While drug shortages and skyrocketing prices impact urologists and our patients considerably,
of perhaps greater concern is that these generic drug shortages occur with many drugs
that can have immediate life and death consequences. For example, the same week that
Davies, et al’s article was published, Vail and coworkers, [7] reported in a retrospective
cohort study of 26 US hospitals involving nearly 28,000 patients in septic shock,
that during the US’s norepinephrine shortage in 2011, patients administered the most
common alternative vasopressor, phenylephrine, experienced about a 10% higher mortality
during hospitalization (from 35.9% to 39.6%, adjusted odds ratio 1.15 [95% CI 1.01–1.30]
P = 0.03) compared with the periods before and after the shortage, and compared with
hospitals not having problems obtaining norepinephrine.

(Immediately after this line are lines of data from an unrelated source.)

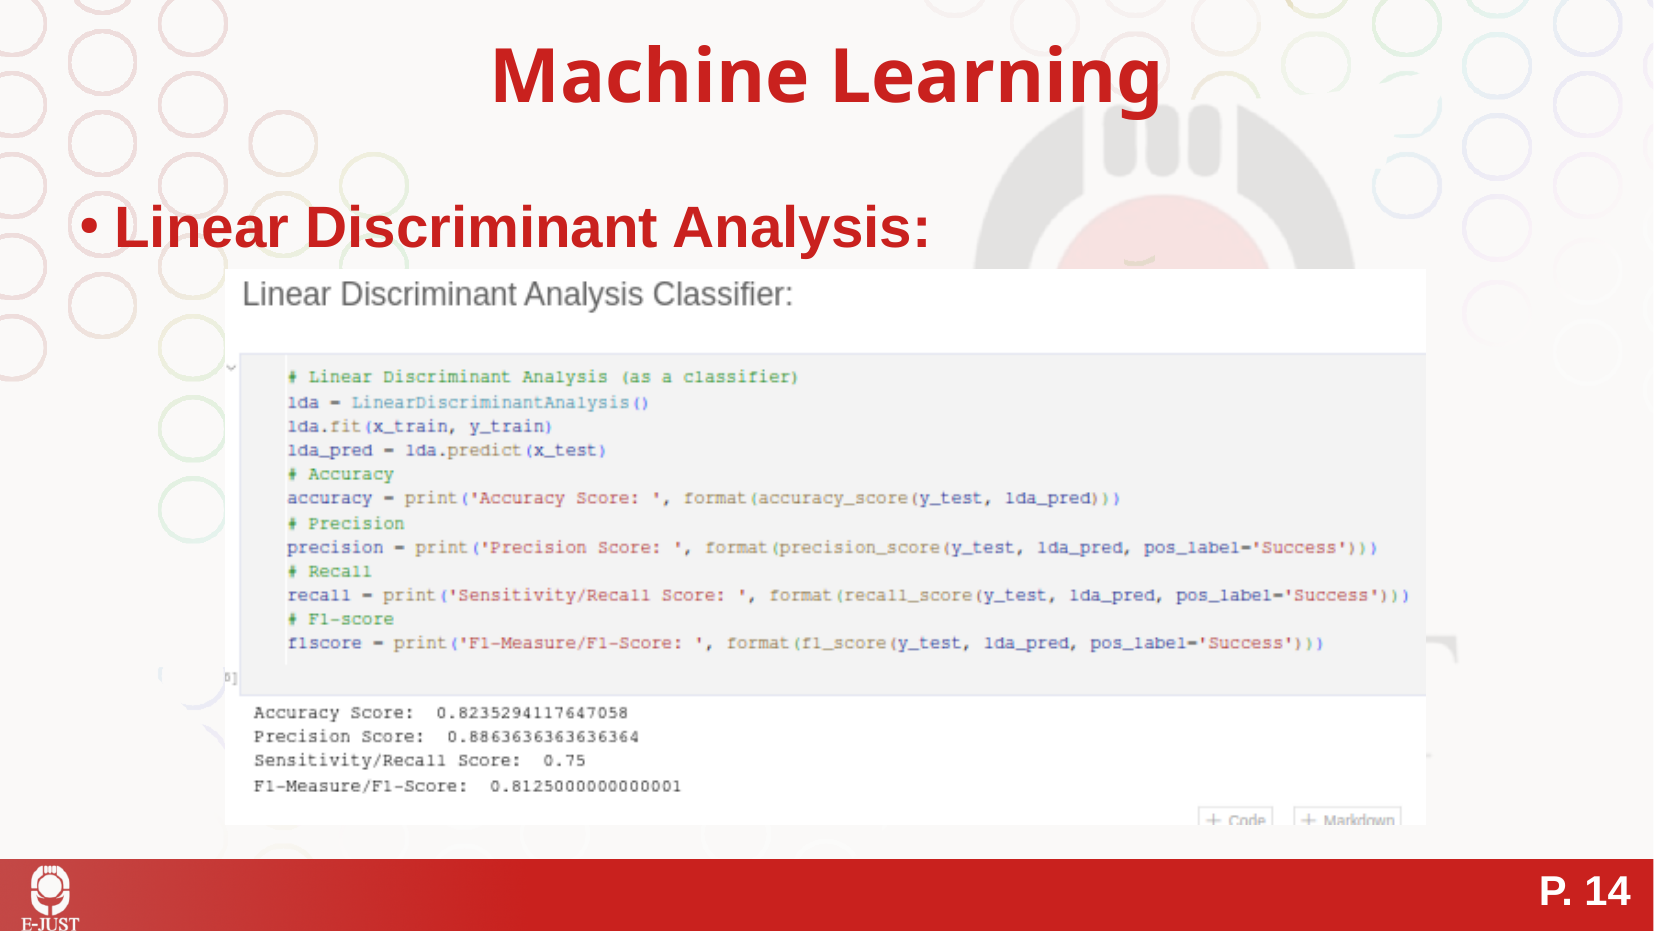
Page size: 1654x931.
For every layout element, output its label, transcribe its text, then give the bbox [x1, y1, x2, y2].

text_box Machine Learning [32, 14, 1622, 139]
picture [0, 0, 1654, 931]
text_box P. <number> [1368, 860, 1646, 922]
text_box Linear Discriminant Analysis: [64, 187, 1013, 376]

Fast forward to 2017; we now have only one supplier of BCG and another shortage can
occur. To help overcome this possibility, the Southwest Oncology Group (SWOG) is initiating
a new study (S1602) which will not only test whether a subcutaneous inoculation of
BCG prior to a course of intravesical BCG improves patients’ oncologic responses [8],
but also whether a BCG strain not previously permitted in this country, the Tokyo
strain, has comparable efficacy to Tice strain BCG. The FDA has approved this trial
and will use its results as critical information for approving this strain for use
in the US. Urologists with BCG-naïve high risk NMI UC patients should try to enter
them on this trial. Our patients deserve it, so that future BCG shortages can be avoided.